- WHAT YOU SHOULD DO -
State how many lines of the entries hold the string "scan". Reply with the number alone.

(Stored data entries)
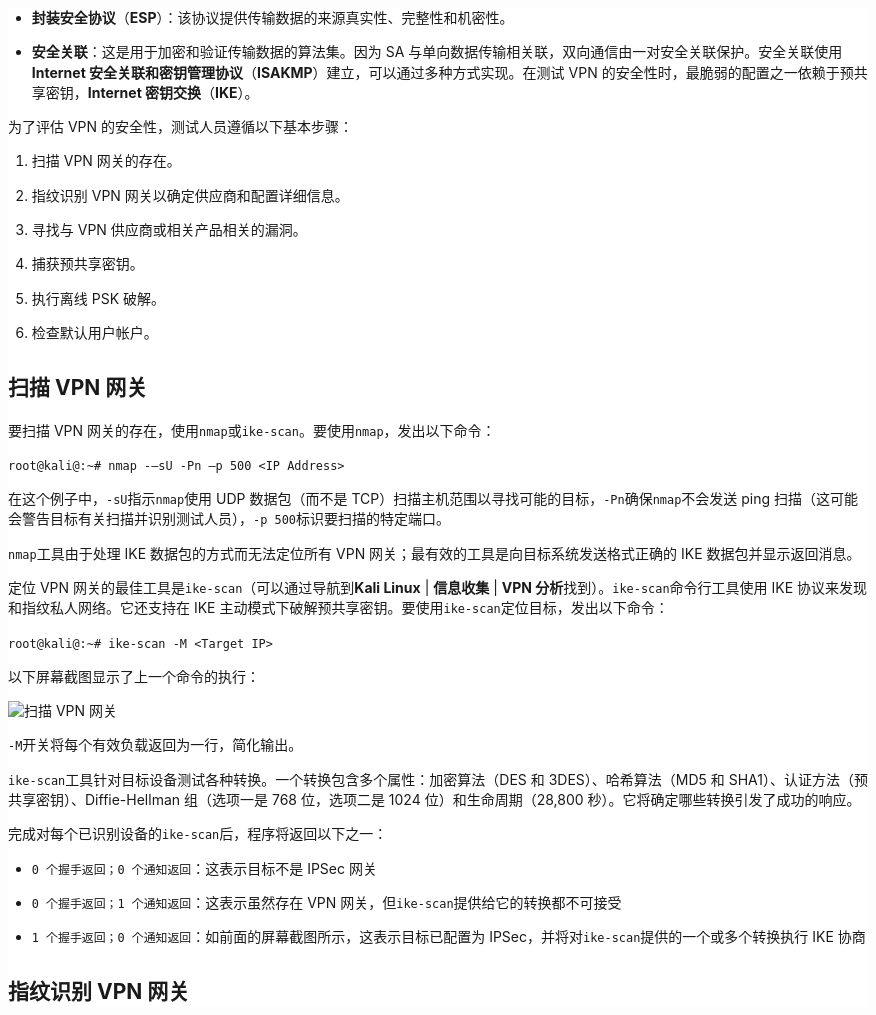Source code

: +   **封装安全协议**（**ESP**）：该协议提供传输数据的来源真实性、完整性和机密性。

+   **安全关联**：这是用于加密和验证传输数据的算法集。因为 SA 与单向数据传输相关联，双向通信由一对安全关联保护。安全关联使用**Internet 安全关联和密钥管理协议**（**ISAKMP**）建立，可以通过多种方式实现。在测试 VPN 的安全性时，最脆弱的配置之一依赖于预共享密钥，**Internet 密钥交换**（**IKE**）。

为了评估 VPN 的安全性，测试人员遵循以下基本步骤：

1.  扫描 VPN 网关的存在。

1.  指纹识别 VPN 网关以确定供应商和配置详细信息。

1.  寻找与 VPN 供应商或相关产品相关的漏洞。

1.  捕获预共享密钥。

1.  执行离线 PSK 破解。

1.  检查默认用户帐户。

## 扫描 VPN 网关

要扫描 VPN 网关的存在，使用`nmap`或`ike-scan`。要使用`nmap`，发出以下命令：

```
root@kali@:~# nmap -–sU -Pn –p 500 <IP Address>

```

在这个例子中，`-sU`指示`nmap`使用 UDP 数据包（而不是 TCP）扫描主机范围以寻找可能的目标，`-Pn`确保`nmap`不会发送 ping 扫描（这可能会警告目标有关扫描并识别测试人员），`-p 500`标识要扫描的特定端口。

`nmap`工具由于处理 IKE 数据包的方式而无法定位所有 VPN 网关；最有效的工具是向目标系统发送格式正确的 IKE 数据包并显示返回消息。

定位 VPN 网关的最佳工具是`ike-scan`（可以通过导航到**Kali Linux** | **信息收集** | **VPN 分析**找到）。`ike-scan`命令行工具使用 IKE 协议来发现和指纹私人网络。它还支持在 IKE 主动模式下破解预共享密钥。要使用`ike-scan`定位目标，发出以下命令：

```
root@kali@:~# ike-scan -M <Target IP>

```

以下屏幕截图显示了上一个命令的执行：

![扫描 VPN 网关](https://github.com/OpenDocCN/freelearn-kali-zh/raw/master/docs/ms-kali-adv-pentest/img/3121OS_10_20.jpg)

`-M`开关将每个有效负载返回为一行，简化输出。

`ike-scan`工具针对目标设备测试各种转换。一个转换包含多个属性：加密算法（DES 和 3DES）、哈希算法（MD5 和 SHA1）、认证方法（预共享密钥）、Diffie-Hellman 组（选项一是 768 位，选项二是 1024 位）和生命周期（28,800 秒）。它将确定哪些转换引发了成功的响应。

完成对每个已识别设备的`ike-scan`后，程序将返回以下之一：

+   `0 个握手返回；0 个通知返回`：这表示目标不是 IPSec 网关

+   `0 个握手返回；1 个通知返回`：这表示虽然存在 VPN 网关，但`ike-scan`提供给它的转换都不可接受

+   `1 个握手返回；0 个通知返回`：如前面的屏幕截图所示，这表示目标已配置为 IPSec，并将对`ike-scan`提供的一个或多个转换执行 IKE 协商

## 指纹识别 VPN 网关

- TASK ANSWER -
7